I am trying to train a RL agent that needs to carry out quite a heavy process to complete, as it needs to perform certain actions with Selenium webdriver and I do not count with a GPU to speed up this process. Due to this, I have tried several alternatives in order to train my agent:
- Train the agent in my computer (CPU): The problem with this alternative is that, if I run the agent for a while, I end up getting the Webdriver exception "
not connected to DevTools
", which is an error I have tried to avoid by reseting the webdriver when it occurs but without succeeding (more on that in my previous question). - Train the agent using Google Colab: The problem here is that the training execution lasts more than 2 hours, and after that time, Google Colab seems to disconnect. Also, it is worth noticing that once in a while, if you are not active in your Google Colab notebook, a captcha appears to make sure you are not a robot and are still there, but I need to leave my script running for a long time, so being constantly interacting with the notebook may not be possible.
- Train the agent with Amazon SageMaker: For those who may not know (as was my case a few weeks ago), Amazon SageMaker is a cloud machine-learning platform that provides free sessions of 4 hours of GPU usage (with a maximum of 8 hours in total per day). I wanted to try to run my script here, as maybe 4 hours of GPU were enough for my model to be trained, but for some reason, this method does not allow me to communicate with my database (more on that in my previous question).
Due to all this, I'd like to know if there is any way to fix any of the problems stated above or, alternatively, find a way to be able to execute this learning process partially. With this, I mean to be able to store the model trained until the moment of disconnection somewhere to then keep training from there and not having to repeat the same process over and over again from the beginning. With that purpose, I already have this code that implements a "checkpoint" functionality in order to store the results for each learning step:
def train_agent(self, n_steps = 100, total_timesteps = 5000, callback=None, log_interval=1, tb_log_name='AgentV1', reset_num_timesteps=True, progress_bar=False, checkpoint = True):
# Loading the last training info to continue from the same point in case the execution ends abruptly
if checkpoint:
best_mean_reward, best_model_path = -float('inf'), None
model_paths = glob.glob(f"{self.model_name}_*.zip")
# Check if there is a saved model
if model_paths:
best_model_path = max(model_paths, key=lambda path: int(path.split('_')[-1].split('.')[0]))
print("Loading saved model...")
self.load(best_model_path)
last_step = int(best_model_path.split("_")[-1].split('.')[0])
print(f"Continuing training from step #{last_step}")
else:
last_step = 0
best_mean_reward, best_model_path = -float('inf'), None
for i in range(1, int(total_timesteps/n_steps)+1):
print(f" Training step #{i} ", flush=True)
self.learn(total_timesteps=total_timesteps, callback=callback, log_interval=log_interval,
tb_log_name=tb_log_name, reset_num_timesteps=reset_num_timesteps, progress_bar=progress_bar)

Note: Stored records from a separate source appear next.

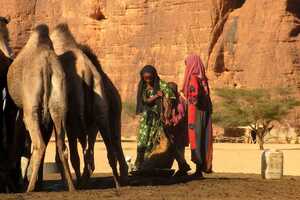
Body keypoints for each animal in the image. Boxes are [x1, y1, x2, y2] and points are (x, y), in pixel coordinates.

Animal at [6, 25, 75, 192]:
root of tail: (46, 65)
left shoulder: (22, 111)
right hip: (58, 106)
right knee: (61, 146)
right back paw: (71, 187)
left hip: (31, 109)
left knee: (39, 145)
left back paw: (29, 188)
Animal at [49, 24, 127, 188]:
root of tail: (87, 72)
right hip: (102, 109)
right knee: (110, 144)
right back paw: (118, 182)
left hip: (76, 117)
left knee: (78, 153)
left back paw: (78, 183)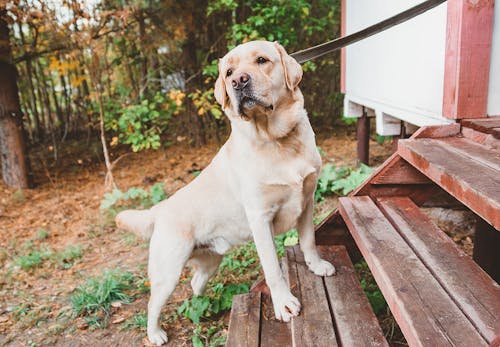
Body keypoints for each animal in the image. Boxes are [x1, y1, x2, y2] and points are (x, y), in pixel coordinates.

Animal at [116, 40, 336, 346]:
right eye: (228, 72)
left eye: (262, 60)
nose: (238, 81)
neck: (278, 141)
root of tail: (160, 208)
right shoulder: (260, 219)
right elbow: (273, 269)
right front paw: (283, 303)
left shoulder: (306, 201)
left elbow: (309, 242)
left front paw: (317, 266)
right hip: (167, 271)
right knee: (152, 304)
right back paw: (155, 333)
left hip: (210, 260)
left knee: (195, 282)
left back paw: (205, 303)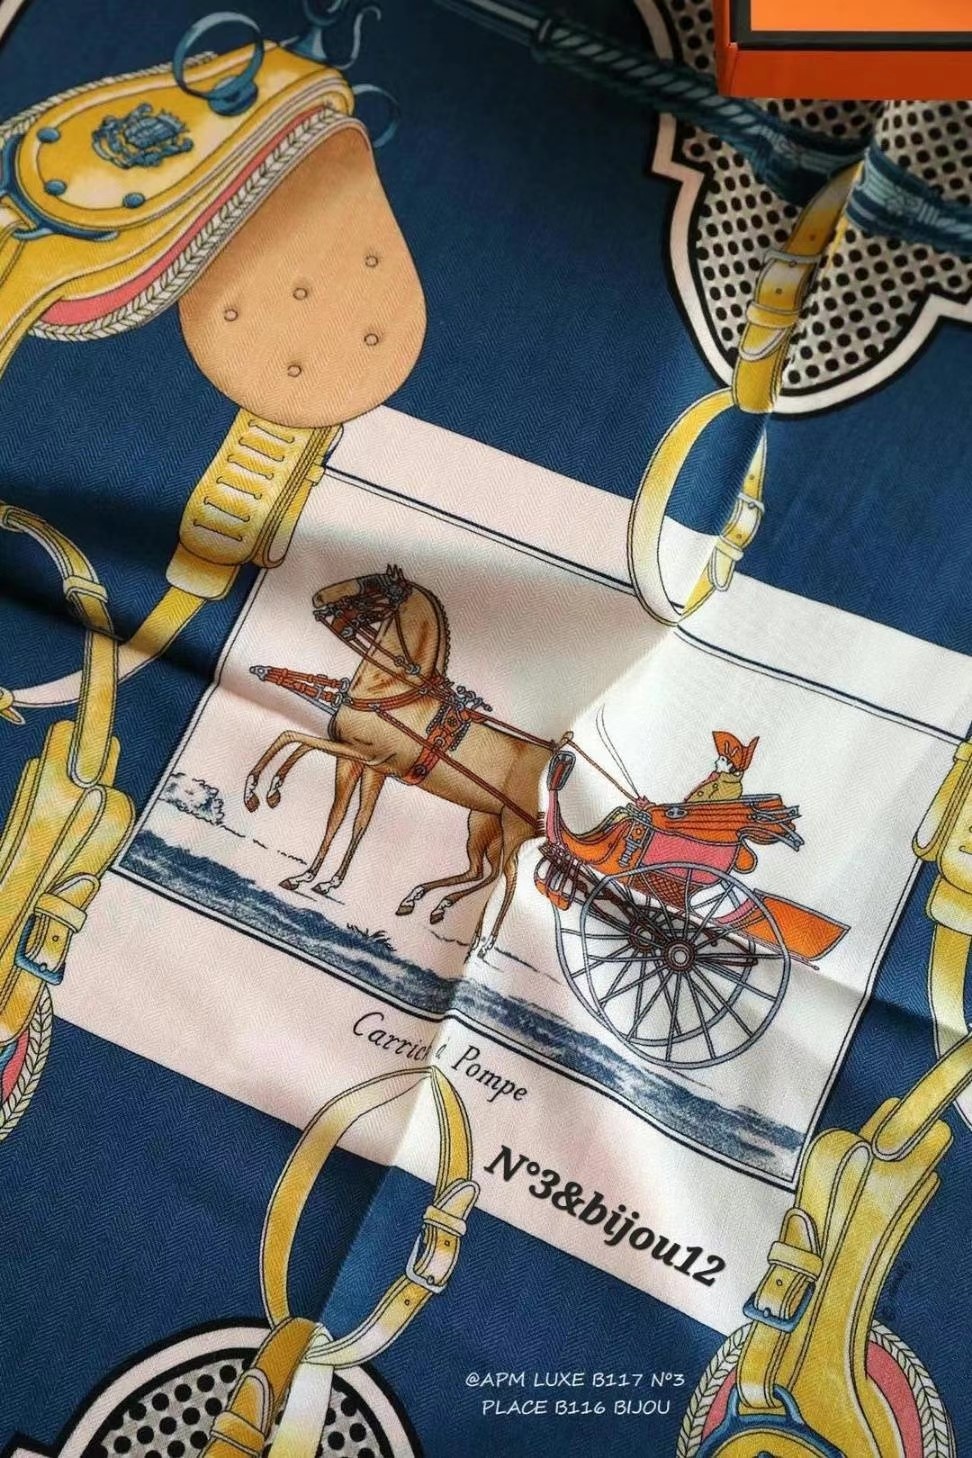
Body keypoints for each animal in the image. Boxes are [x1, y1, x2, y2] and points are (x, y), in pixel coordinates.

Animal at [243, 566, 552, 952]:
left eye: (375, 585)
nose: (318, 597)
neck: (394, 694)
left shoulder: (365, 756)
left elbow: (292, 736)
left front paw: (255, 791)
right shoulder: (364, 763)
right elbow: (344, 817)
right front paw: (312, 876)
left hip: (511, 829)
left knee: (497, 877)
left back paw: (453, 918)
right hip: (484, 823)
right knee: (490, 872)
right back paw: (431, 907)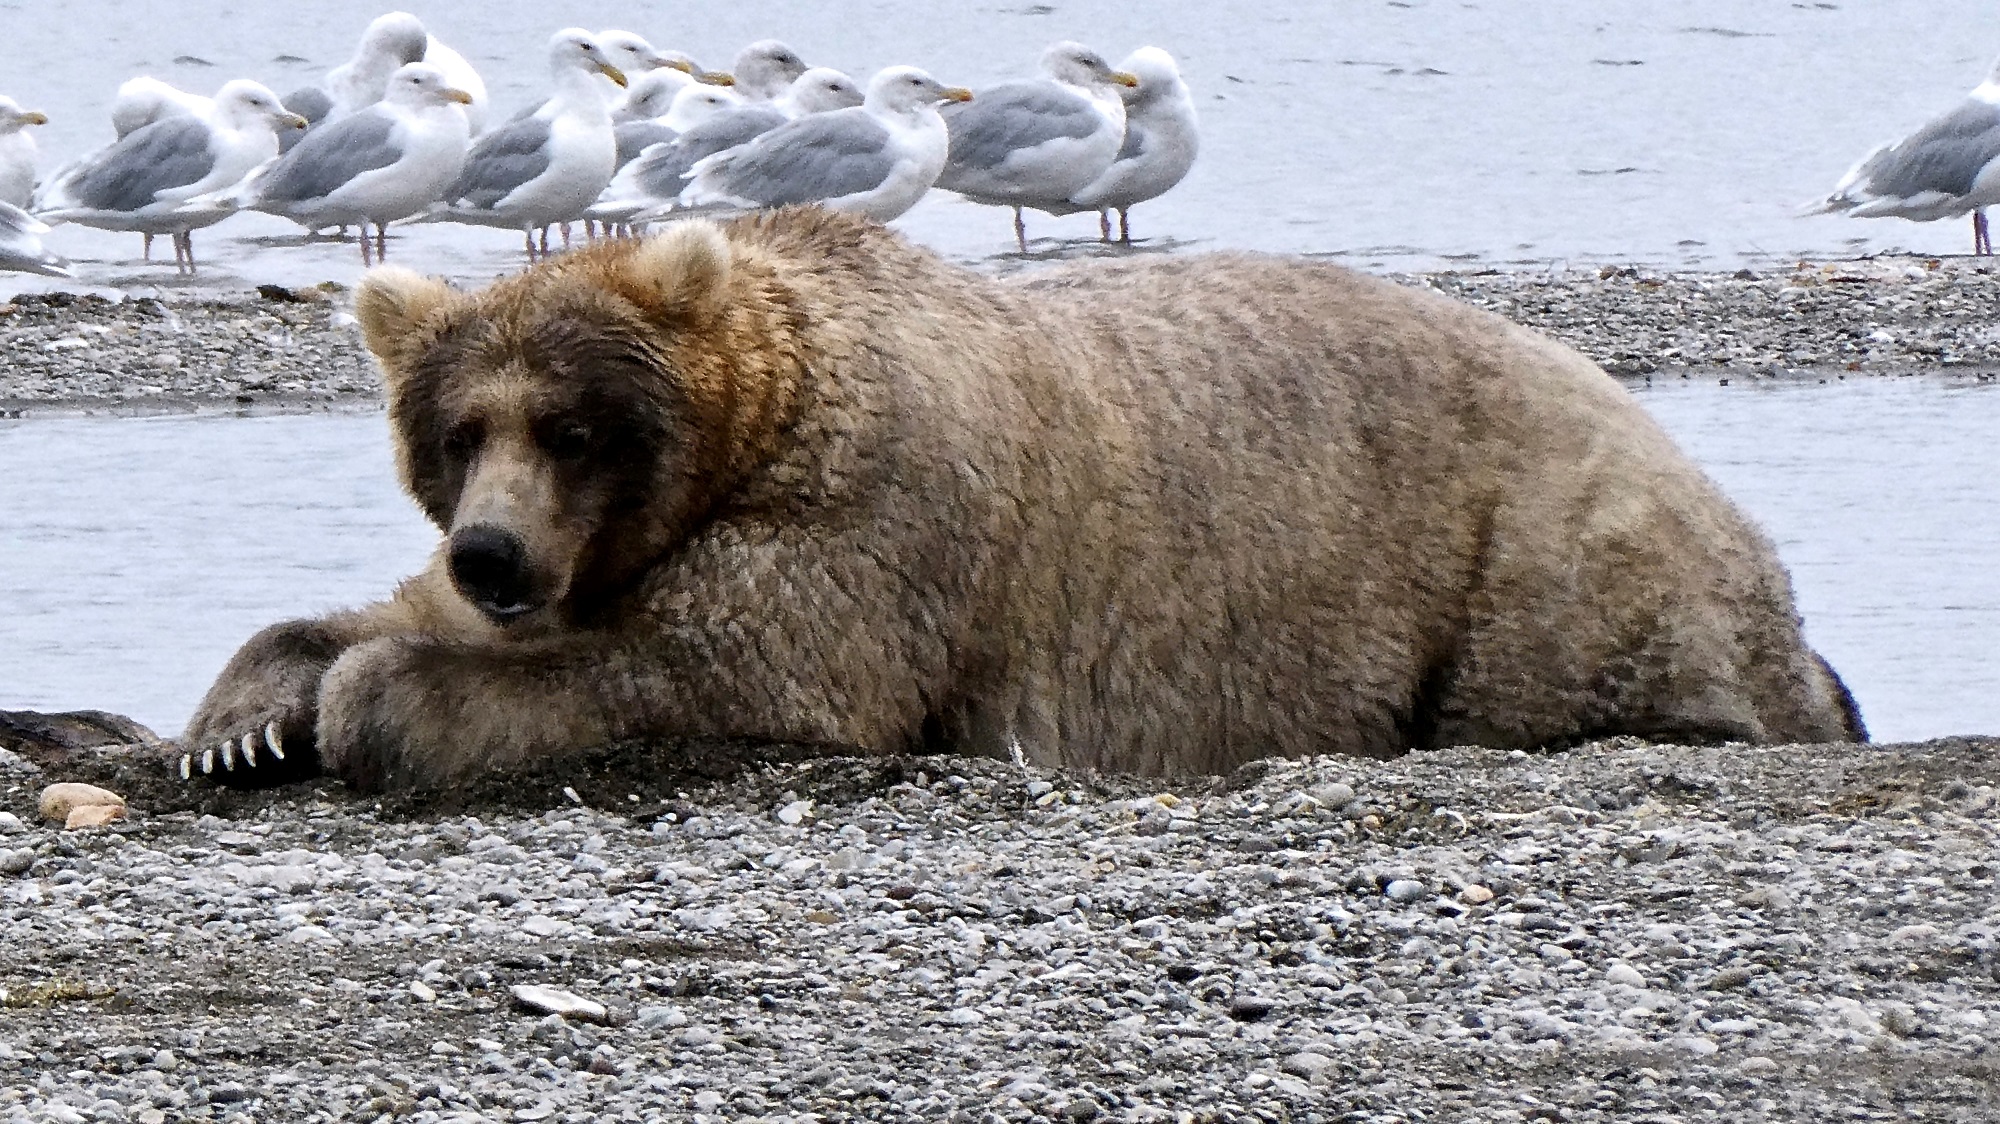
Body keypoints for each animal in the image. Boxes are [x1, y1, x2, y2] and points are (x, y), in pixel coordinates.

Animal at [180, 208, 1864, 788]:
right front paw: (250, 713)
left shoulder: (869, 522)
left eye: (579, 426)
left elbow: (731, 667)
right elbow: (358, 613)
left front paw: (378, 696)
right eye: (460, 429)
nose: (495, 556)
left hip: (1536, 542)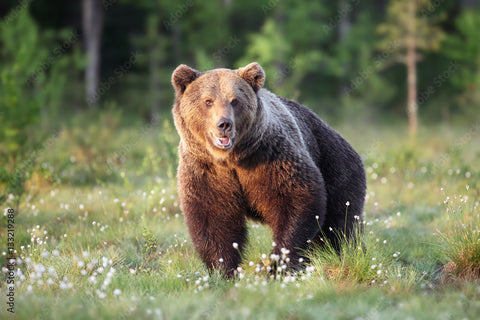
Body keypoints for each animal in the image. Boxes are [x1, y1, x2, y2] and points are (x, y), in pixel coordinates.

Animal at [171, 62, 366, 278]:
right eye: (208, 101)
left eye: (235, 101)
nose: (224, 124)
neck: (231, 159)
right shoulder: (206, 171)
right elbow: (213, 218)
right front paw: (223, 270)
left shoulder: (270, 158)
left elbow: (295, 200)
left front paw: (278, 266)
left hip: (335, 164)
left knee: (339, 223)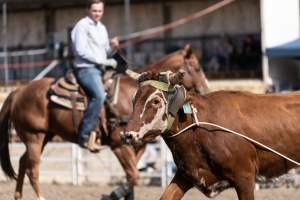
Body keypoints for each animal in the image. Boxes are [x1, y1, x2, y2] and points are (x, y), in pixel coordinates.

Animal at [0, 44, 209, 199]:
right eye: (197, 68)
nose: (206, 91)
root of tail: (19, 91)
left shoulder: (137, 145)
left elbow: (132, 176)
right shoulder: (119, 144)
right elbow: (133, 176)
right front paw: (113, 194)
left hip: (44, 136)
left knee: (22, 162)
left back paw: (18, 196)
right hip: (34, 136)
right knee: (32, 169)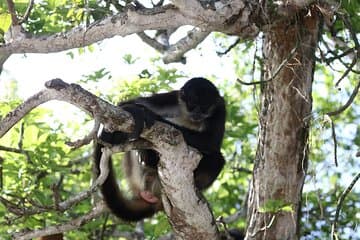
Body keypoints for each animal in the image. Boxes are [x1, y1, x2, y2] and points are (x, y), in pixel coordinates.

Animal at [94, 77, 226, 221]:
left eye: (204, 107)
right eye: (192, 103)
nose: (197, 113)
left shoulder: (220, 108)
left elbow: (211, 141)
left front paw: (149, 114)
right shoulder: (173, 98)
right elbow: (128, 103)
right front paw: (135, 110)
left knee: (218, 159)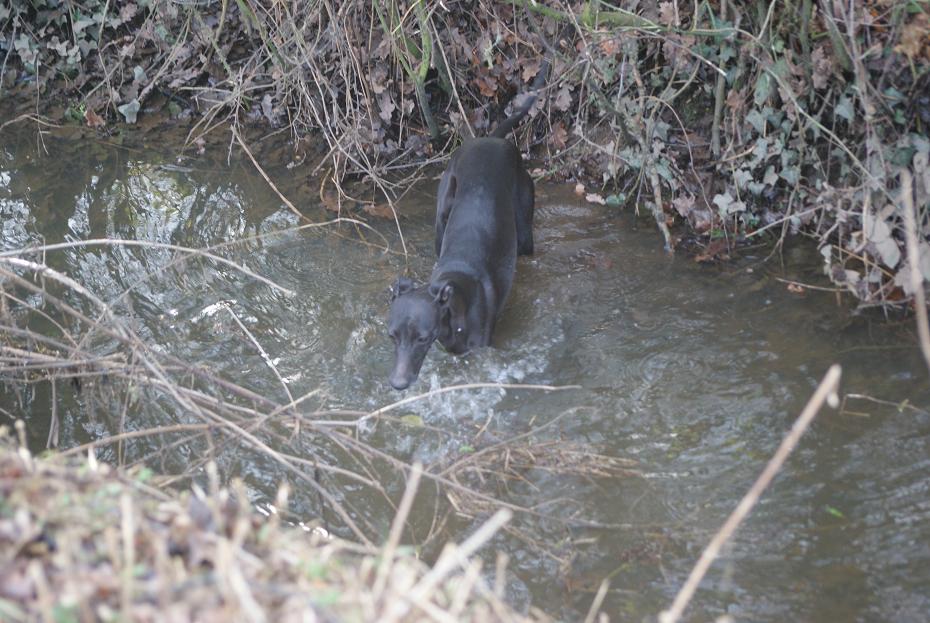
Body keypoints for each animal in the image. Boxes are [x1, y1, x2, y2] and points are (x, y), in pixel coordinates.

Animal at [387, 60, 549, 391]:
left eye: (422, 338)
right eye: (392, 336)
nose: (398, 384)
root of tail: (492, 138)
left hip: (524, 230)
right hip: (442, 215)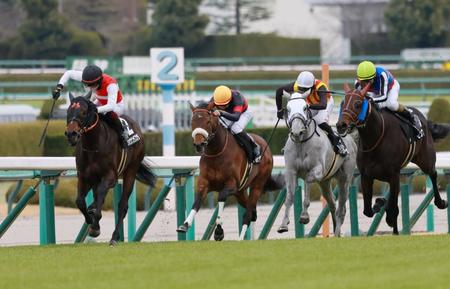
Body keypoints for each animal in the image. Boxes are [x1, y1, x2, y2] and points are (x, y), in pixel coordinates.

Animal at [65, 91, 156, 244]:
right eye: (68, 111)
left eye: (83, 112)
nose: (71, 134)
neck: (93, 146)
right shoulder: (84, 177)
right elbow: (80, 201)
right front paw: (90, 218)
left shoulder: (110, 177)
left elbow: (101, 195)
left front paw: (95, 227)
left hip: (131, 171)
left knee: (122, 205)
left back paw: (114, 237)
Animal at [175, 102, 282, 240]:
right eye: (192, 121)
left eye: (208, 121)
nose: (199, 144)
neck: (216, 153)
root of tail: (266, 146)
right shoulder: (204, 182)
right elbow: (197, 201)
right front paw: (185, 225)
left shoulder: (231, 185)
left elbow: (221, 197)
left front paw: (219, 231)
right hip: (240, 192)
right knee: (251, 211)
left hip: (257, 185)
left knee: (248, 212)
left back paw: (240, 238)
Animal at [276, 93, 356, 235]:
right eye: (288, 109)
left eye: (304, 108)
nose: (296, 132)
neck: (302, 143)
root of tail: (350, 138)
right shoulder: (291, 171)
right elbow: (289, 197)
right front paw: (283, 224)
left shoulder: (317, 170)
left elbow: (308, 183)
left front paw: (304, 216)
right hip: (325, 182)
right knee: (332, 204)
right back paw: (335, 229)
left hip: (344, 179)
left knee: (341, 207)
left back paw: (337, 232)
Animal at [336, 84, 448, 234]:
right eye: (343, 103)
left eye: (358, 104)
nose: (340, 125)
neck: (375, 139)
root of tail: (422, 117)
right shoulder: (366, 176)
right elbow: (367, 210)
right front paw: (379, 203)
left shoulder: (394, 175)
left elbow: (394, 208)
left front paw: (391, 222)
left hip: (426, 159)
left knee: (433, 174)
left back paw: (441, 202)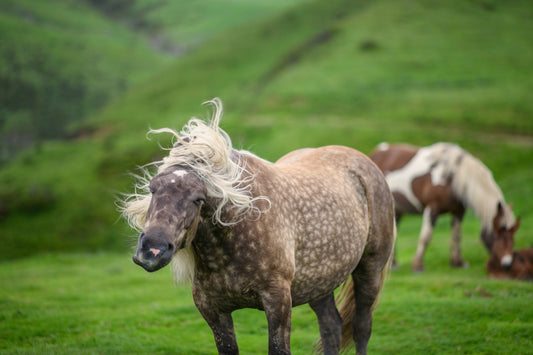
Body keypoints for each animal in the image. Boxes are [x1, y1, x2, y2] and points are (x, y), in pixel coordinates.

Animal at [120, 99, 394, 355]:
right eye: (152, 189)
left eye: (198, 198)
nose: (152, 251)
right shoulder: (211, 309)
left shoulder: (277, 300)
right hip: (320, 282)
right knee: (331, 327)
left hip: (369, 268)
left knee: (361, 327)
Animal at [370, 142, 516, 272]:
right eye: (499, 234)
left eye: (513, 237)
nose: (507, 264)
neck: (453, 177)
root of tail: (376, 151)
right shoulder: (432, 209)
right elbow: (426, 236)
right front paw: (418, 265)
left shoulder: (459, 211)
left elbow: (457, 235)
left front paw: (457, 262)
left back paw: (393, 264)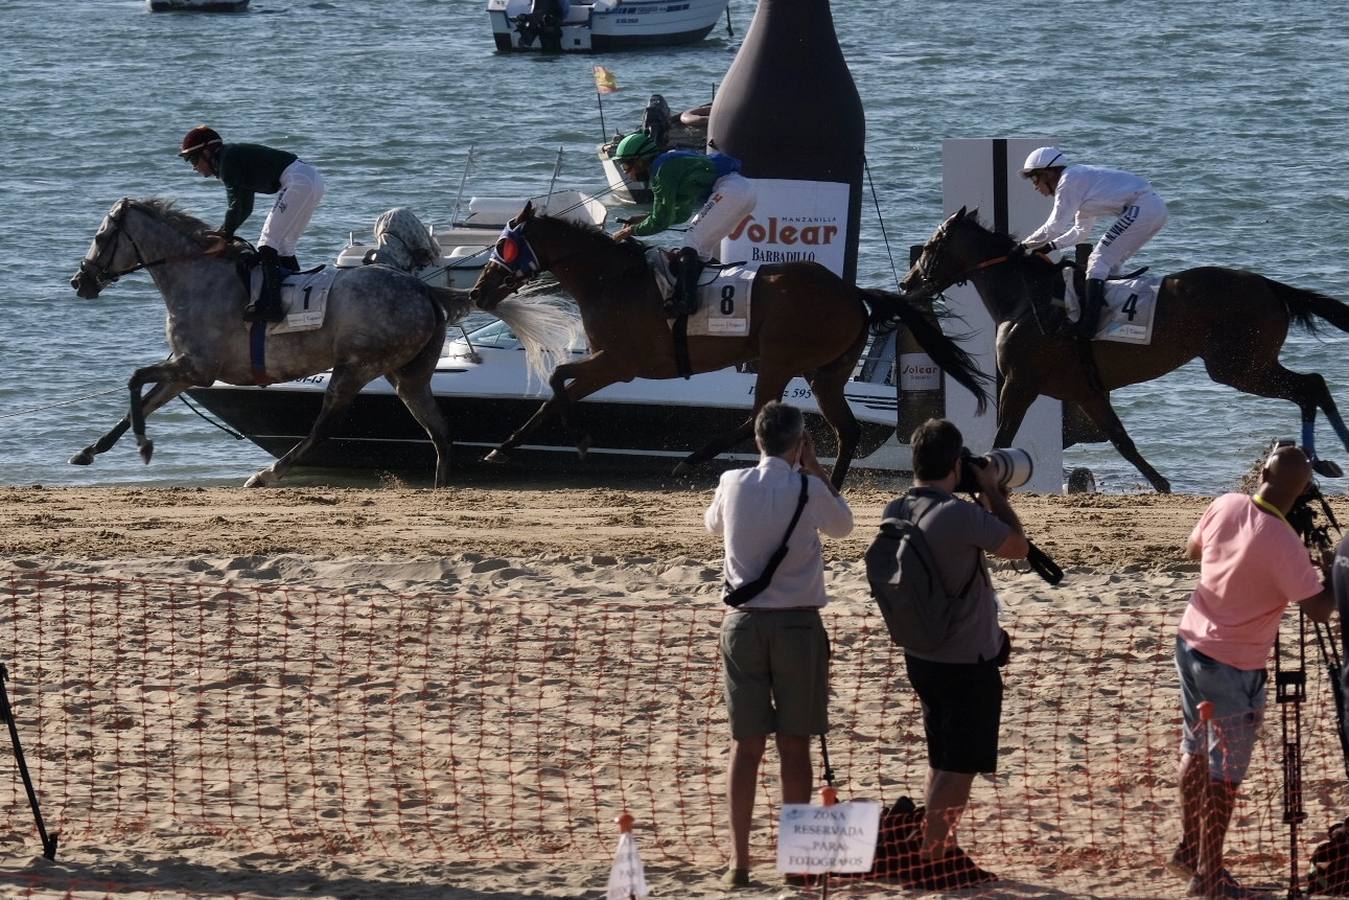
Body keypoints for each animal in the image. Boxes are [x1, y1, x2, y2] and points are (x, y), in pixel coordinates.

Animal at [69, 197, 574, 485]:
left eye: (101, 235)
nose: (80, 281)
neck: (198, 275)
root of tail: (426, 290)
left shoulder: (199, 368)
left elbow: (135, 381)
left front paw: (142, 446)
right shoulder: (185, 369)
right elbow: (143, 398)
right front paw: (89, 450)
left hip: (357, 368)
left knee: (323, 426)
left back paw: (267, 473)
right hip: (408, 375)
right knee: (440, 431)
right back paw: (438, 487)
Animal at [469, 201, 987, 488]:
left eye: (503, 246)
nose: (476, 291)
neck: (610, 278)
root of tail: (850, 292)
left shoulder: (618, 362)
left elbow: (557, 381)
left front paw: (576, 441)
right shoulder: (608, 362)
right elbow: (552, 396)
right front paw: (503, 448)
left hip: (779, 358)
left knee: (760, 417)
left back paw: (690, 461)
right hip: (825, 372)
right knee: (847, 430)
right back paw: (831, 489)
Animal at [901, 206, 1349, 493]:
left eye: (930, 246)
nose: (907, 284)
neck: (1025, 300)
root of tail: (1268, 285)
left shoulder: (1020, 382)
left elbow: (1003, 435)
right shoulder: (1085, 390)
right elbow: (1121, 439)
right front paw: (1161, 483)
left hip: (1239, 366)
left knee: (1310, 384)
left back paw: (1322, 459)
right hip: (1245, 364)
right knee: (1312, 386)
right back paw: (1324, 460)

# evaluate the agent and log the results
mean_reward = self.evaluate()
if mean_reward > best_mean_reward:
best_mean_reward = mean_reward
best_model_path = f"{self.model_name}_{i}.zip"
self.save(best_model_path)
print(f"New best model saved to {best_model_path}")
print(f"New best model saved to {best_model_path}", flush=True)
def learn(self, total_timesteps, callback=None, log_interval=1, tb_log_name='AgentV1', reset_num_timesteps=True,
progress_bar=False):
self.model.learn(total_timesteps=total_timesteps, callback=callback, log_interval=log_interval,
tb_log_name=tb_log_name, reset_num_timesteps=reset_num_timesteps, progress_bar=progress_bar)
os.makedirs(self.model_folder, exist_ok=True)
self.model.save(self.model_path)
As it can be seen, what I do in this code is call the agent's "learn
" function for as many times as total_timesteps/n_steps
and save the agent per each learning step. It is worth noting that my Agent class inherits from stable_baselines3's BaseAlgorithm
class. The thing is that even a training step is already too long to perform coping with the problems stated above, and therefore I am not able to get a partial model (I am currently running my agent for 50 training steps, with 5000 iterations for each step, but I'd like to increase this number if possible). I'd like to know if there is any way to store not only each model version after a training iteration, as I currently do, but also override the learn method in such way that it allows to store partial results of the training in batches (for example, storing the model every 100 steps) and continue training from there in case of having to terminate the execution abruptly.